__Quoted passage__

Description of Business and Basis of Presentation

Revlon, Inc. (and together with its subsidiaries, the "Company") conducts its business exclusively through its direct, wholly-owned operating subsidiary, Revlon Consumer Products Corporation ("Products Corporation"), and its subsidiaries. Revlon, Inc. is a direct and indirect majority-owned subsidiary of MacAndrews & Forbes Holdings Inc. ("MacAndrews & Forbes Holdings" and, together with certain of its affiliates other than the Company, "MacAndrews & Forbes"), a corporation wholly-owned by Ronald O. Perelman.

The Company's vision is glamour, excitement and innovation through high-quality products at affordable prices. The Company operates in a single segment and manufactures, markets and sells an extensive array of cosmetics, women's hair color, beauty tools, anti-perspirant deodorants, fragrances, skincare and other beauty care products. The Company's principal customers include large mass volume retailers and chain drug and food stores in the U.S., as well as certain department stores and other specialty stores, such as perfumeries, outside the U.S. The Company also sells beauty products to U.S. military exchanges and commissaries and has a licensing business pursuant to which the Company licenses certain of its key brand names to third parties for the manufacture and sale of complementary beauty-related products and accessories in exchange for royalties.

The accompanying Consolidated Financial Statements are unaudited. In management's opinion, all adjustments necessary for a fair presentation have been made. The Unaudited Consolidated Financial Statements include the accounts of the Company after the elimination of all material intercompany balances and transactions.

The preparation of financial statements in conformity with U.S. generally accepted accounting principles ("U.S. GAAP") requires management to make estimates and assumptions that affect amounts of assets and liabilities and disclosures of contingent assets and liabilities as of the date of the financial statements and reported amounts of revenues and expenses during the periods presented. Actual results could differ from these estimates. Estimates and assumptions are reviewed periodically and the effects of revisions are reflected in the consolidated financial statements in the period they are determined to be necessary. Significant estimates made in the accompanying Unaudited Consolidated Financial Statements include, but are not limited to, allowances for doubtful accounts, inventory valuation reserves, expected sales returns and allowances, certain assumptions related to the recoverability of intangible and long-lived assets, deferred tax valuation allowances, reserves for estimated tax liabilities, restructuring costs, certain estimates and assumptions used in the calculation of the net periodic benefit costs and the projected benefit obligations for the Company's pension and other post-retirement plans, including the expected long-term return on pension plan assets and the discount rate used to value the Company's pension benefit obligations. The Unaudited Consolidated Financial Statements should be read in conjunction with the consolidated financial statements and related notes contained in Revlon, Inc.'s Annual Report on Form 10-K for the year ended December 31, 2010, filed with the Securities and Exchange Commission (the "SEC") on February 17, 2011 (the "2010 Form 10-K").

__Information provided__
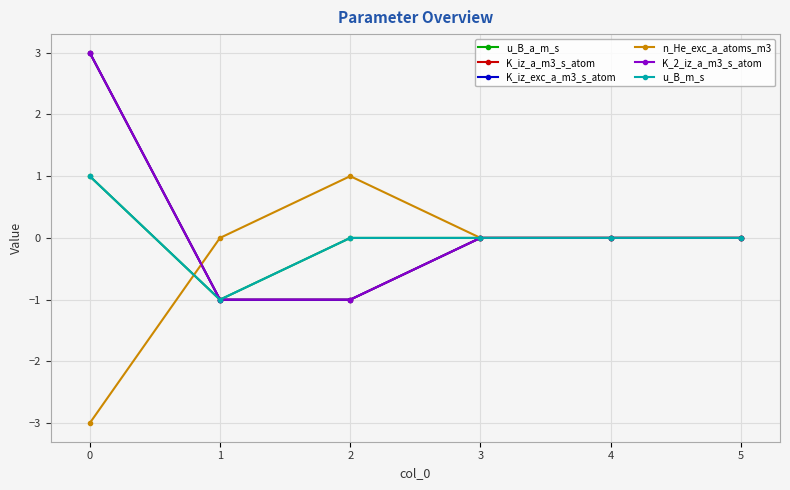

What is the difference between the maximum and second lowest values in the K_iz_exc_a_m3_s_atom series?

4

__Parts of the exercise__
**a.** For each statement, say whether it agrees with the Revlon note, answering yes or no and quoting the deciding words: (i) the Consolidated Financial Statements are audited; (ii) the Company operates in more than one segment; (iii) Revlon, Inc. conducts its business exclusively through Products Corporation and its subsidiaries.
**b.** Transcribe the Revlon note word for word, starting at "The accompanying Consolidated" and ending at "balances and transactions.".
The material after the Revlon note is separate from it.

__Numbered answers__
**a.**
(i) No: "The accompanying Consolidated Financial Statements are unaudited."
(ii) No: "The Company operates in a single segment"
(iii) Yes: "conducts its business exclusively through its direct, wholly-owned operating subsidiary, Revlon Consumer Products Corporation ("Products Corporation"), and its subsidiaries"

**b.**
The accompanying Consolidated Financial Statements are unaudited. In management's opinion, all adjustments necessary for a fair presentation have been made. The Unaudited Consolidated Financial Statements include the accounts of the Company after the elimination of all material intercompany balances and transactions.